Au cours de la rencontre, le Saint-Père leur a adressé le discours suivant, dans la traduction de L’Osservatore Romano en français du 16 juillet (cf. vatican.va).

Chers frères dans l’épiscopat,

1. Je suis heureux de vous souhaiter la bienvenue à l’occasion de cette rencontre avec vous, pasteurs de l’Eglise du Christ au Pérou, qui accomplissez la visite « ad limina » au Siège de Pierre, l’Apôtre qui reçut le mandat de « confirmer ses frères dans la foi » (cf. Lc 22, 32) et qui, à Rome, mena à bien son témoignage d’amour et de fidélité au Seigneur, en versant son sang pour Lui.

Je remercie Mgr Luis Armando Bambarén Gasteluzmendi, Evêque de Chimbote et Président de la Conférence épiscopale, des paroles cordiales qu’il m’a adressées, avec lesquelles il a souligné le « lien de l’unité, de la charité et de la paix » qui vous unit à l’Evêque de Rome (Lumen gentium, n. 22), ainsi que les principales aspirations qui animent votre mission apostolique dans les diverses Eglises particulières qui vous ont été confiées. Inspiré par ma sollicitude de Pasteur de l’Eglise universelle, je me sens proche de vos préoccupations et je vous encourage à vous dévouer avec générosité et grandeur d’âme, en donnant un nouvel élan à la tâche passionnante du renouveau pastoral en ce début de nouveau millénaire.

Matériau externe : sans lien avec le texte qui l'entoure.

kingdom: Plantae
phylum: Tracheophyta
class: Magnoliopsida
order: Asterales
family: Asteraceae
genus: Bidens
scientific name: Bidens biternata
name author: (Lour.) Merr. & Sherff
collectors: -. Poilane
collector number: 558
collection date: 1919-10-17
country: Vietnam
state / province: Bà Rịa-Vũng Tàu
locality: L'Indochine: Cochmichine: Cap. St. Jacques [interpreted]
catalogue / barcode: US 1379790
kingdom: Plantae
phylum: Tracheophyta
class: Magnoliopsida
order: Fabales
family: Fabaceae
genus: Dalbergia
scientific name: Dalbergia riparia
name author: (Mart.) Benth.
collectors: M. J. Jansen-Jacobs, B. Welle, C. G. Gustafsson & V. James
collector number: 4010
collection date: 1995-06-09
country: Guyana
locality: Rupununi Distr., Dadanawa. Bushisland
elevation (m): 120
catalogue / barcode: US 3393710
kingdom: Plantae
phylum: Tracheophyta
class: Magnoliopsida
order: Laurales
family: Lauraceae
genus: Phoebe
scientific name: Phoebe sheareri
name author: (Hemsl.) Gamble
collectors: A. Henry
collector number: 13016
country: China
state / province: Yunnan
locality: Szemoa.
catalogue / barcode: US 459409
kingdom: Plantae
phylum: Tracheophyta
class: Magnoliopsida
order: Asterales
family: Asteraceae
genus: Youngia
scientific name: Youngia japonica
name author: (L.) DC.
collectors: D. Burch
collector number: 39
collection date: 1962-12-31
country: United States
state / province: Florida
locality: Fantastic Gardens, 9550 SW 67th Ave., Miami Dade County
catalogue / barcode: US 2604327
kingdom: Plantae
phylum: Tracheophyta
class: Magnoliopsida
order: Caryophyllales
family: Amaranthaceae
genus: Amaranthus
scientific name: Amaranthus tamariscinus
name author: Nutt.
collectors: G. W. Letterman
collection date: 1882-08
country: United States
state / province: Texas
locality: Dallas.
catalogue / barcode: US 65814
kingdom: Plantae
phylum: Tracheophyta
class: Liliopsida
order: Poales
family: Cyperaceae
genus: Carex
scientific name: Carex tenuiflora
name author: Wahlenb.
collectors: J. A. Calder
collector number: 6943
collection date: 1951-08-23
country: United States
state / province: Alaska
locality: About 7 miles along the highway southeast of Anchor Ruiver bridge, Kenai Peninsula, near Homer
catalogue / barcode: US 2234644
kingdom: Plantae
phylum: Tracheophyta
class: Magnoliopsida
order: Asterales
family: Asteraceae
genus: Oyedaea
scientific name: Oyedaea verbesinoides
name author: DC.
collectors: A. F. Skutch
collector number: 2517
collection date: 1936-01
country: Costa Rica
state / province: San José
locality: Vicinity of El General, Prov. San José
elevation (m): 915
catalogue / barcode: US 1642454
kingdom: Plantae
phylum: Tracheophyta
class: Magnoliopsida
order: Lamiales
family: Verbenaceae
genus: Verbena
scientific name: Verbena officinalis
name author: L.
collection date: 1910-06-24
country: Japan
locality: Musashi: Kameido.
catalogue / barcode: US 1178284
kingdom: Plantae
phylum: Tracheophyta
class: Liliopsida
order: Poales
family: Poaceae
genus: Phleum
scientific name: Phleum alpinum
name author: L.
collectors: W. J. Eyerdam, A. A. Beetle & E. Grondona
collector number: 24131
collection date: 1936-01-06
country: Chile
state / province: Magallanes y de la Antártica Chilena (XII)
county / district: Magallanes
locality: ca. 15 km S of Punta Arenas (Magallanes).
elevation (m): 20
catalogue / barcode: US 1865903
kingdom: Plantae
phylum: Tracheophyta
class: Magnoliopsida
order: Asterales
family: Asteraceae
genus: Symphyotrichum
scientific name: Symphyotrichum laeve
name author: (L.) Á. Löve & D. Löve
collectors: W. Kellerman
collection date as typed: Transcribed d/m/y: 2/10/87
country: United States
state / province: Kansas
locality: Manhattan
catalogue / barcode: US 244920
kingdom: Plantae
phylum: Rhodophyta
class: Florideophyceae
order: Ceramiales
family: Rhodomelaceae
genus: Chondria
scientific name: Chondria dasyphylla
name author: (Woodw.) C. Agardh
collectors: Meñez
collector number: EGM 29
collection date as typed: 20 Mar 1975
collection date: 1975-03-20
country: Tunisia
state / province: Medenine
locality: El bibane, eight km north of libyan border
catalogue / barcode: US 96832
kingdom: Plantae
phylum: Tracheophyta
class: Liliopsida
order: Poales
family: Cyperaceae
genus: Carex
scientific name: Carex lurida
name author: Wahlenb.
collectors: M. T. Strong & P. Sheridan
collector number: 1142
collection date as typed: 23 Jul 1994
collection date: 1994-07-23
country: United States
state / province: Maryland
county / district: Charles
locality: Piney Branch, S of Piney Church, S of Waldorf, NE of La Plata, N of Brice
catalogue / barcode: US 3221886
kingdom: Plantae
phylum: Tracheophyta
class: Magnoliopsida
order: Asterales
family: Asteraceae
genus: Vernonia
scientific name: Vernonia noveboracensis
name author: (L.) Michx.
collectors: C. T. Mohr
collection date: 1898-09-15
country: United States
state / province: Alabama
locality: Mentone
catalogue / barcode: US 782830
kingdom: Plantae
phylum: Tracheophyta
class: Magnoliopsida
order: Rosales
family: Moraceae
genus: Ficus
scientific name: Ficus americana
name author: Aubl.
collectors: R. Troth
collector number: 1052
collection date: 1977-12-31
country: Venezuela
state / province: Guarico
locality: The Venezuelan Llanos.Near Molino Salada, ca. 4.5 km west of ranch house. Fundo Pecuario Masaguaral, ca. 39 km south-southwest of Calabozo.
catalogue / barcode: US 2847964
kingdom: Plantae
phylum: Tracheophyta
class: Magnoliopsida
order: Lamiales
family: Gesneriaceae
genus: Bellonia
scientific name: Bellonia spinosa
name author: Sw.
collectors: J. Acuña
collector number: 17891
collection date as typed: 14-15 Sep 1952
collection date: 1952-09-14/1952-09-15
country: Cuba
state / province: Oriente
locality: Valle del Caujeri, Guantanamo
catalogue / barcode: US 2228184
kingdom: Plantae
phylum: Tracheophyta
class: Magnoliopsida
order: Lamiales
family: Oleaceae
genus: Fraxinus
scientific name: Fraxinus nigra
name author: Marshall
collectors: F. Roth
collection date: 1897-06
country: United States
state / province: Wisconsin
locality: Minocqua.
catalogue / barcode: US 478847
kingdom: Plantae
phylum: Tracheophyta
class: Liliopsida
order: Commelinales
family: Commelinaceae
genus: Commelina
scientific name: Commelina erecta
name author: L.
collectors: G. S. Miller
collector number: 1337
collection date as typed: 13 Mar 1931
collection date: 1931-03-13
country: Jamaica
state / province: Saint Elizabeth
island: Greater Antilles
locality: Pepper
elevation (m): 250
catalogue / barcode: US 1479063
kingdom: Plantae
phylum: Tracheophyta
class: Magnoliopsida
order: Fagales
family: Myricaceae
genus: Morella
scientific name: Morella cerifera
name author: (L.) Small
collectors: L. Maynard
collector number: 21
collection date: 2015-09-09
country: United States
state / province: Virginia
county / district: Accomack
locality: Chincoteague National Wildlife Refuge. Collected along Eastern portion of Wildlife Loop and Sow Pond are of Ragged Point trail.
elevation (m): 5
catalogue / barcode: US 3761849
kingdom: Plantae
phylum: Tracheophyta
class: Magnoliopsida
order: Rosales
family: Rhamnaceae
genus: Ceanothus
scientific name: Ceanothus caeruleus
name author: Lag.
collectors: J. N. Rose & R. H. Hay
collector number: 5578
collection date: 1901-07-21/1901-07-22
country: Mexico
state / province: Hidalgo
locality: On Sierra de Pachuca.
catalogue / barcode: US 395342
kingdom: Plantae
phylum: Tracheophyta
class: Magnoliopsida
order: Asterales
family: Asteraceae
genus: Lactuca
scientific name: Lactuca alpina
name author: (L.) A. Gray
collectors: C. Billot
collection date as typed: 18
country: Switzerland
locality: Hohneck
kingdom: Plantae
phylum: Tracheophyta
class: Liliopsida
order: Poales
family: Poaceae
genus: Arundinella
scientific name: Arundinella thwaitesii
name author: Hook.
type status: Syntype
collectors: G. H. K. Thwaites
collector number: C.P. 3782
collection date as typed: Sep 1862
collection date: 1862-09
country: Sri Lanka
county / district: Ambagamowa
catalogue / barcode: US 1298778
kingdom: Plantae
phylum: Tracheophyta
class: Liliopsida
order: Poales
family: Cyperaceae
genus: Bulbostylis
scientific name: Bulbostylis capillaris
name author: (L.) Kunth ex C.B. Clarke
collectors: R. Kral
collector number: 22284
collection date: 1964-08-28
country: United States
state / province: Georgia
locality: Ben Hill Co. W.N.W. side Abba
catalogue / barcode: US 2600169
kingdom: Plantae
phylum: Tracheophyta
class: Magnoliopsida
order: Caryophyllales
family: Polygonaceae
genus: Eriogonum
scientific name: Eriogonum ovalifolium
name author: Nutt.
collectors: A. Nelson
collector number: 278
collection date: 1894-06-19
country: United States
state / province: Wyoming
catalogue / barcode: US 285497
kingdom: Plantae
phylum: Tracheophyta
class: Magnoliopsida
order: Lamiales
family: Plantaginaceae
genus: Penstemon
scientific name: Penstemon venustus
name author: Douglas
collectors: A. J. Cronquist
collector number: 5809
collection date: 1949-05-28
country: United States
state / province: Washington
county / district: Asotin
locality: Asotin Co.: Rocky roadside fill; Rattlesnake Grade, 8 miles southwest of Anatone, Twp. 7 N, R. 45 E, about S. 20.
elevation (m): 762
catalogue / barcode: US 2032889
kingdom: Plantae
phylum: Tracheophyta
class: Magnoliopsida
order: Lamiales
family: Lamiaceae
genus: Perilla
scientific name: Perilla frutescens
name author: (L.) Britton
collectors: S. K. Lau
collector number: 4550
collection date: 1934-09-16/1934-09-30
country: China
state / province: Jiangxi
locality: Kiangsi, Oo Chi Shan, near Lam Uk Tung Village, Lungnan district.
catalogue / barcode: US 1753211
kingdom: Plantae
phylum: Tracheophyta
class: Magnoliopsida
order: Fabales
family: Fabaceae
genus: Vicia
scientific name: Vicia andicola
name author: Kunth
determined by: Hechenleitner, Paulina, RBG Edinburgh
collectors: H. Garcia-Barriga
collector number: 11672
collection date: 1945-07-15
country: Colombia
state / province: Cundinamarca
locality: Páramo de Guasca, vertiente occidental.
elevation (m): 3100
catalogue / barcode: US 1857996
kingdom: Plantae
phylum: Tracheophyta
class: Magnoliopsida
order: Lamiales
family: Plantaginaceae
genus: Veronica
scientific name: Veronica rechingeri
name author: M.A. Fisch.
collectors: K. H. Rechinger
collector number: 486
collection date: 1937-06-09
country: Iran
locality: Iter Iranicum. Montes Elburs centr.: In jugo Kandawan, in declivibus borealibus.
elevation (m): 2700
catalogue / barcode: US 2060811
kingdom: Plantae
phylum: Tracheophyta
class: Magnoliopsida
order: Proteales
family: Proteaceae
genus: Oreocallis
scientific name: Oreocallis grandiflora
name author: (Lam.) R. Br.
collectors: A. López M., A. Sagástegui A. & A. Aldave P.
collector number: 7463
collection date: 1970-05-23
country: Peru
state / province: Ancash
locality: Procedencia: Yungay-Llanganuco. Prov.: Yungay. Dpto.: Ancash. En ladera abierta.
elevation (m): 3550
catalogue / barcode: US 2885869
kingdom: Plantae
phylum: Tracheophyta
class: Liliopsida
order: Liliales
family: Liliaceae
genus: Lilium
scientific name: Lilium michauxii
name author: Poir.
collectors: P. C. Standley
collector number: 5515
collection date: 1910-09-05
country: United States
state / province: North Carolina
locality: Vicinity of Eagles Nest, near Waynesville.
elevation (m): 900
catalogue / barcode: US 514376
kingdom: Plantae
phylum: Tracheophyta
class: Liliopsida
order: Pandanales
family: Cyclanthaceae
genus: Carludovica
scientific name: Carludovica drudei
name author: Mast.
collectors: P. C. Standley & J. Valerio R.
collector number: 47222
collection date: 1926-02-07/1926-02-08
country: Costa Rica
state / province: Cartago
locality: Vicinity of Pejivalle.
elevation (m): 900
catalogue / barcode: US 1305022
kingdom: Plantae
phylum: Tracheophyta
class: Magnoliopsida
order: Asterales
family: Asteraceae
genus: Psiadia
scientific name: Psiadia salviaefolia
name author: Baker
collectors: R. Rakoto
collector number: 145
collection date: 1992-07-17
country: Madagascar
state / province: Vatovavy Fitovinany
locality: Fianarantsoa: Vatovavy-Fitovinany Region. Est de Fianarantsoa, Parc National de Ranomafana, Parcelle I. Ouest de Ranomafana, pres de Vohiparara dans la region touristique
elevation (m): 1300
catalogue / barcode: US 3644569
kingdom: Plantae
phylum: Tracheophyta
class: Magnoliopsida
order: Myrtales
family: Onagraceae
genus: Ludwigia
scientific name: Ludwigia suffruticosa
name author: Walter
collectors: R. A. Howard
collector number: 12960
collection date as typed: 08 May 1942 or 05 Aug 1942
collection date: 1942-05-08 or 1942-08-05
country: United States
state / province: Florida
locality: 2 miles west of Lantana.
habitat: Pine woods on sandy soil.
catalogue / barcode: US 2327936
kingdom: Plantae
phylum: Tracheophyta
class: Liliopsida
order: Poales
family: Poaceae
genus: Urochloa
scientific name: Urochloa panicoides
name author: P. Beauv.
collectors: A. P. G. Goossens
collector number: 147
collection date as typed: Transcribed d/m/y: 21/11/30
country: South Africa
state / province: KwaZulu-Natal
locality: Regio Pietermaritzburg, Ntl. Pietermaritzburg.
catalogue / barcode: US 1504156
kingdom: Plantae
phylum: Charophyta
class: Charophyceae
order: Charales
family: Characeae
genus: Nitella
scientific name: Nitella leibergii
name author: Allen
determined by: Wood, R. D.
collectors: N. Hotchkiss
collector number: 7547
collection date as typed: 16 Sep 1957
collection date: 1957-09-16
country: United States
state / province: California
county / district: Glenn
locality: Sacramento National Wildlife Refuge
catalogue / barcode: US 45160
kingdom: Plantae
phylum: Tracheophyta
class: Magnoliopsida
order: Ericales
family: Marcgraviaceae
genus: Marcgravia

2. L’un des défis cruciaux de notre temps, comme je l’ai indiqué dans la Lettre apostolique Novo millennio ineunte, est précisément l’esprit de communion qui doit régner dans l’Eglise et présider tous les aspects et les domaines de l’activité pastorale (cf. nn. 43-45).

En effet, la communion, comme spiritualité enracinée dans la Trinité, comme principe éducatif et attitude chrétienne dont on doit rendre un clair témoignage, est non seulement une exigence impérieuse du message du Christ (cf. Ecclesia in America, n. 33) mais également une réponse « aux attentes profondes du monde » (Novo millennio ineunte, n. 43).

Grâce à votre profonde expérience pastorale, vous connaissez bien le paradoxe de ce moment historique, dans lequel la capacité presque incommensurable des relations interpersonnelles coexiste avec un fréquent sentiment d’isolement, qui provoque un éclatement et même des conflits dans diverses parties de la famille humaine.

Face à cela, l’Eglise doit se rappeler et revivre sans cesse l’expérience incomparable de la Pentecôte, lorsque « tous ensemble les disciples louaient Dieu dans toutes les langues, l’Esprit ayant conduit à l’unité les peuples lointains et offert au Père les prémisses de toutes les nations » (Saint Irénée, Adv. haer. 3, 17, 2). Vous aussi, frères dans l’épiscopat, vous êtes appelés à représenter un exemple de communion dans l’affection collégiale, sans que cela ait lieu au détriment de la responsabilité que chacun d’entre vous possède dans son Eglise locale, dans laquelle à votre tour, vous êtes « le principe visible et le fondement de l’unité » (Lumen gentium, n. 23).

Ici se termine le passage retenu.